Brexit: Erhebliche Verunsicherung an den Märkten

Die deutliche Ablehnung des Abkommens dürfte nach Einschätzung von Pieter Jansen, Seniorstratege Multi Asset bei NN Investment Partners, zu einer Verschiebung des EU-Austrittstermins führen.

Den Haag (GodmodeTrader.de) - Das britische Parlament hat über die von Premierministerin Theresa May ausgehandelte Übergangslösung abgestimmt, die Vorkehrungen für den Austritt Großbritanniens aus der EU im März beinhaltet. Die Abstimmung war eine schwere Niederlage für die Regierung, 202 Abgeordnete haben für und 432 gegen den Deal gestimmt. Das ist die deutlichste Abstimmungsniederlage, die eine britische Regierung in den vergangenen Jahrzehnten erlitten hat, wie Pieter Jansen, Seniorstratege Multi Asset bei NN Investment Partners, in einem aktuellen Marktkommentar schreibt.

Auch wenn die Abstimmungsniederlage nicht unterwartet komme, erhöhe sie die Unsicherheit an den Märkten. Formal habe die britische Regierung nun drei Tage Zeit, um sich einen alternativen Deal einfallen zu lassen. Von nun an habe das Parlament eine größere Kontrolle über den Brexit-Prozess. Es sei von Anfang an klar gewesen, dass der vereinbarte Deal nur auf wenig Unterstützung stoße und das Parlament nicht gerade an einem Strang ziehe. Sowohl Brexit-Hardliner als auch EU-Anhänger hätten gegen den Deal gestimmt. Deshalb könne man sich nur schwer vorstellen, wie die Regierung mit einer Alternative aufwarten solle, die sich deutlich vom aktuellen Deal unterscheide und ernsthafte Erfolgsaussichten im Parlament habe, heißt es weiter.

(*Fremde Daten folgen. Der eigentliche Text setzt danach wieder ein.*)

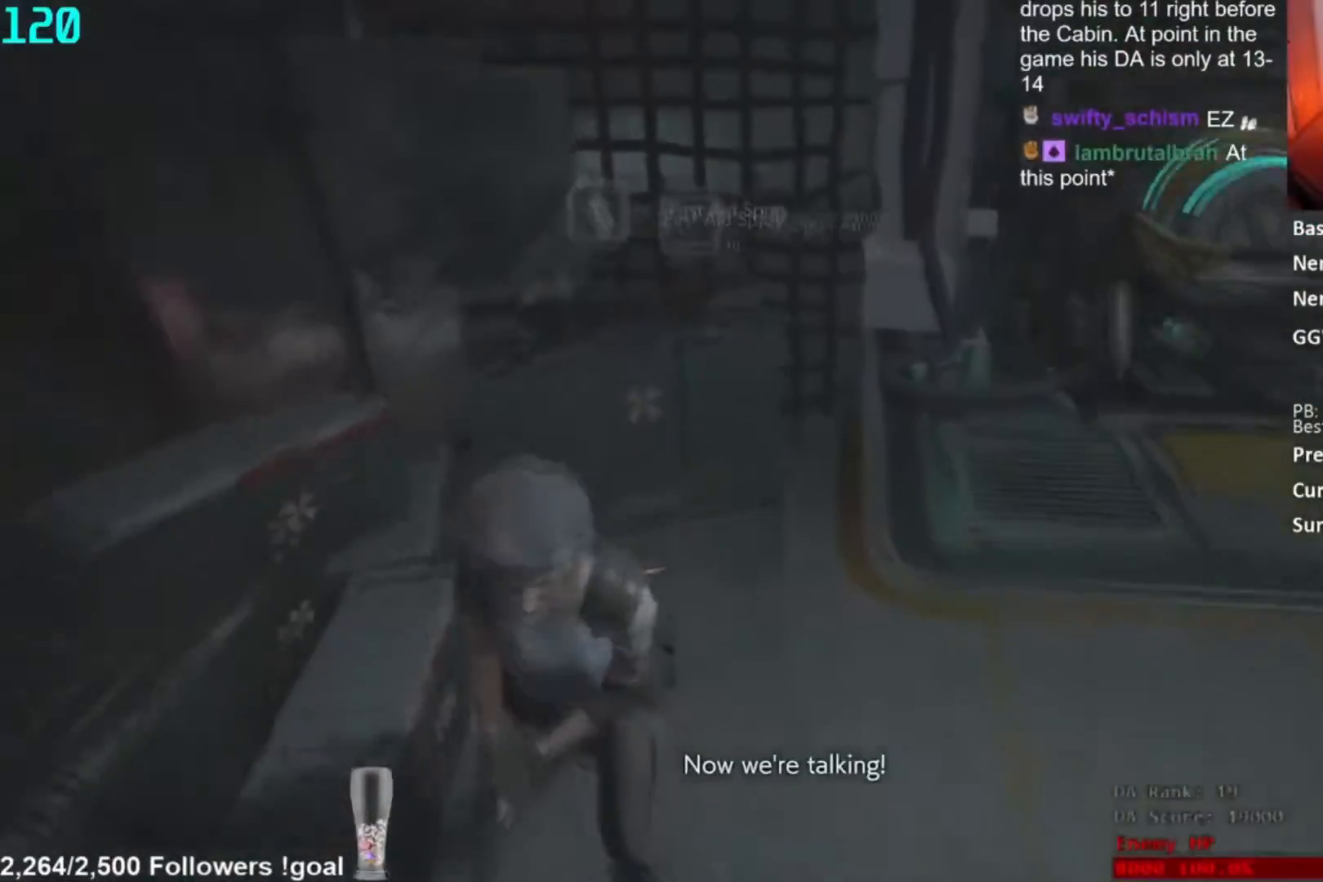
{"buttons": [], "left_stick": "down", "right_stick": "left", "button_events": [[234, "R1", "down"], [334, "R1", "up"]]}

„Gleichzeitig ist es unwahrscheinlich, dass die Abgeordneten Alternativen für die Durchführung des Brexits entwickeln, die einen sanften Übergang im März garantieren. Somit sinkt durch die Ablehnung des Deals im Parlament die Wahrscheinlichkeit, dass Großbritannien tatsächlich im März 2019 aus der EU austreten wird“, so Jansen.

Es gebe nun mehrere mögliche Optionen. Erstens stelle sich die Frage, was mit Theresa May passiere. Das Scheitern des Deals sei eine große Niederlage für sie, aber in ihrer ersten Reaktion scheine es, als ob sie nicht zurücktreten wolle. Stattdessen scheint sie ein Misstrauensvotum abwarten zu wollen. „Wir gehen davon aus, dass May das Misstrauensvotum überstehen wird. Trotz der internen Differenzen der Konservativen werden sie wohl dennoch hinter May stehen, statt eine Labour-Regierung unter Jeremy Corbin zu riskieren. Das dürfte auch für die DPU gelten, da ihre Politik im diametralen Gegensatz zu Labour steht“, so Jansen.

Wenn das Misstrauensvotum jedoch Erfolg habe, müsse die Regierung zurücktreten. Damit wären Parlamentswahlen so gut wie sicher. Eine Wahl würde ebenfalls viel Zeit in Anspruch nehmen und zu einer Verzögerung des Brexits führen – oder je nach Wahlkampf und Wahlergebnis zu gar keinem Brexit. Auch wenn May das Misstrauensvotum überstehe, ist es möglich, dass die Regierung und das Parlament mit keiner erfolgreichen Alternative aufwarten könnten und Mays Deal Gegenstand eines Referendums werde, so dass die Bevölkerung über das Abkommen entscheiden könne – oder über den Brexit insgesamt, je nachdem, wie die Referendumsfrage formuliert werde, heißt es weiter.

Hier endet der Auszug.